Job
Lay out every line of the data below as a Markdown table with two columns, "Row" and "Line." Give each nonblank line its own numbered row and leave out blank lines.

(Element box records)
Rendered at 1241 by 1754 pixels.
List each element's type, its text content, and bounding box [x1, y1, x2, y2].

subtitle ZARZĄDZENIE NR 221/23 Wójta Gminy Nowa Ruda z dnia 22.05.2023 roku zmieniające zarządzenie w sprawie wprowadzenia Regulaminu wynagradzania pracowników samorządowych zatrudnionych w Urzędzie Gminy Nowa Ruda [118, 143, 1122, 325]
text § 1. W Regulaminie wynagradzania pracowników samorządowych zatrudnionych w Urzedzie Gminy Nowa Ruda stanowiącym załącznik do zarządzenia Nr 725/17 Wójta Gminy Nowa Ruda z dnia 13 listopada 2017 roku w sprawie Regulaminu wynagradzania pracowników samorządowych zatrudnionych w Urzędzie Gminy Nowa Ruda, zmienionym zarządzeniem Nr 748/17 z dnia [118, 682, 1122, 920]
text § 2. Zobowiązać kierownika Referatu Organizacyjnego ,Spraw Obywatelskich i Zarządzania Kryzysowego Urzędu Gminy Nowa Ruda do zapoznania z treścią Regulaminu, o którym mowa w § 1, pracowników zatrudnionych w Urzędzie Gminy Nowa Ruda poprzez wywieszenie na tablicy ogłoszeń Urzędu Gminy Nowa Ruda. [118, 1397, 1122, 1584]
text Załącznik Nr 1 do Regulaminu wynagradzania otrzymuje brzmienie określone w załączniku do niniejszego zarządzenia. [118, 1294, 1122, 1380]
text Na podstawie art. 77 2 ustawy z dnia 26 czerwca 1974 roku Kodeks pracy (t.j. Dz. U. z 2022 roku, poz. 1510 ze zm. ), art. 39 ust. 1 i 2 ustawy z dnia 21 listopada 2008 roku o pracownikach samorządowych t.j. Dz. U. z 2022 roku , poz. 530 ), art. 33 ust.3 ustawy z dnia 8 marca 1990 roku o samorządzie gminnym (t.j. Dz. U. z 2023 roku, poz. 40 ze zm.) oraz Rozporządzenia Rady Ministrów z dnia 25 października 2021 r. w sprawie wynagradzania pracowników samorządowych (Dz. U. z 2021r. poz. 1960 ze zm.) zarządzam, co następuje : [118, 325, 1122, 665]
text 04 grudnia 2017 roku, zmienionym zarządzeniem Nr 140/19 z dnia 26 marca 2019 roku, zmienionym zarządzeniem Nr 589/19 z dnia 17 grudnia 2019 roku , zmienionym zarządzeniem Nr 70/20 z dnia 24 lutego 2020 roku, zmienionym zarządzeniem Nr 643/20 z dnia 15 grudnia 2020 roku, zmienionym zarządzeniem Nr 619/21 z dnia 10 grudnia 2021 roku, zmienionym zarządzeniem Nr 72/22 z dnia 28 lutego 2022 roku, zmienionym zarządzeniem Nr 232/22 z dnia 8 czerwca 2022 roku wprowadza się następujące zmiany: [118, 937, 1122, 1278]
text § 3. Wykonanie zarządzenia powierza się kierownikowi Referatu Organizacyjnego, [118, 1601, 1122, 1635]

Task response
| Row | Line |
|---|---|
| 1 | Rendered at 1241 by 1754 pixels. |
| 2 | List each element's type, its text content, and bounding box [x1, y1, x2, y2]. |
| 3 | subtitle ZARZĄDZENIE NR 221/23 Wójta Gminy Nowa Ruda z dnia 22.05.2023 roku zmieniające zarządzenie w sprawie wprowadzenia Regulaminu wynagradzania pracowników samorządowych zatrudnionych w Urzędzie Gminy Nowa Ruda [118, 143, 1122, 325] |
| 4 | text § 1. W Regulaminie wynagradzania pracowników samorządowych zatrudnionych w Urzedzie Gminy Nowa Ruda stanowiącym załącznik do zarządzenia Nr 725/17 Wójta Gminy Nowa Ruda z dnia 13 listopada 2017 roku w sprawie Regulaminu wynagradzania pracowników samorządowych zatrudnionych w Urzędzie Gminy Nowa Ruda, zmienionym zarządzeniem Nr 748/17 z dnia [118, 682, 1122, 920] |
| 5 | text § 2. Zobowiązać kierownika Referatu Organizacyjnego ,Spraw Obywatelskich i Zarządzania Kryzysowego Urzędu Gminy Nowa Ruda do zapoznania z treścią Regulaminu, o którym mowa w § 1, pracowników zatrudnionych w Urzędzie Gminy Nowa Ruda poprzez wywieszenie na tablicy ogłoszeń Urzędu Gminy Nowa Ruda. [118, 1397, 1122, 1584] |
| 6 | text Załącznik Nr 1 do Regulaminu wynagradzania otrzymuje brzmienie określone w załączniku do niniejszego zarządzenia. [118, 1294, 1122, 1380] |
| 7 | text Na podstawie art. 77 2 ustawy z dnia 26 czerwca 1974 roku Kodeks pracy (t.j. Dz. U. z 2022 roku, poz. 1510 ze zm. ), art. 39 ust. 1 i 2 ustawy z dnia 21 listopada 2008 roku o pracownikach samorządowych t.j. Dz. U. z 2022 roku , poz. 530 ), art. 33 ust.3 ustawy z dnia 8 marca 1990 roku o samorządzie gminnym (t.j. Dz. U. z 2023 roku, poz. 40 ze zm.) oraz Rozporządzenia Rady Ministrów z dnia 25 października 2021 r. w sprawie wynagradzania pracowników samorządowych (Dz. U. z 2021r. poz. 1960 ze zm.) zarządzam, co następuje : [118, 325, 1122, 665] |
| 8 | text 04 grudnia 2017 roku, zmienionym zarządzeniem Nr 140/19 z dnia 26 marca 2019 roku, zmienionym zarządzeniem Nr 589/19 z dnia 17 grudnia 2019 roku , zmienionym zarządzeniem Nr 70/20 z dnia 24 lutego 2020 roku, zmienionym zarządzeniem Nr 643/20 z dnia 15 grudnia 2020 roku, zmienionym zarządzeniem Nr 619/21 z dnia 10 grudnia 2021 roku, zmienionym zarządzeniem Nr 72/22 z dnia 28 lutego 2022 roku, zmienionym zarządzeniem Nr 232/22 z dnia 8 czerwca 2022 roku wprowadza się następujące zmiany: [118, 937, 1122, 1278] |
| 9 | text § 3. Wykonanie zarządzenia powierza się kierownikowi Referatu Organizacyjnego, [118, 1601, 1122, 1635] |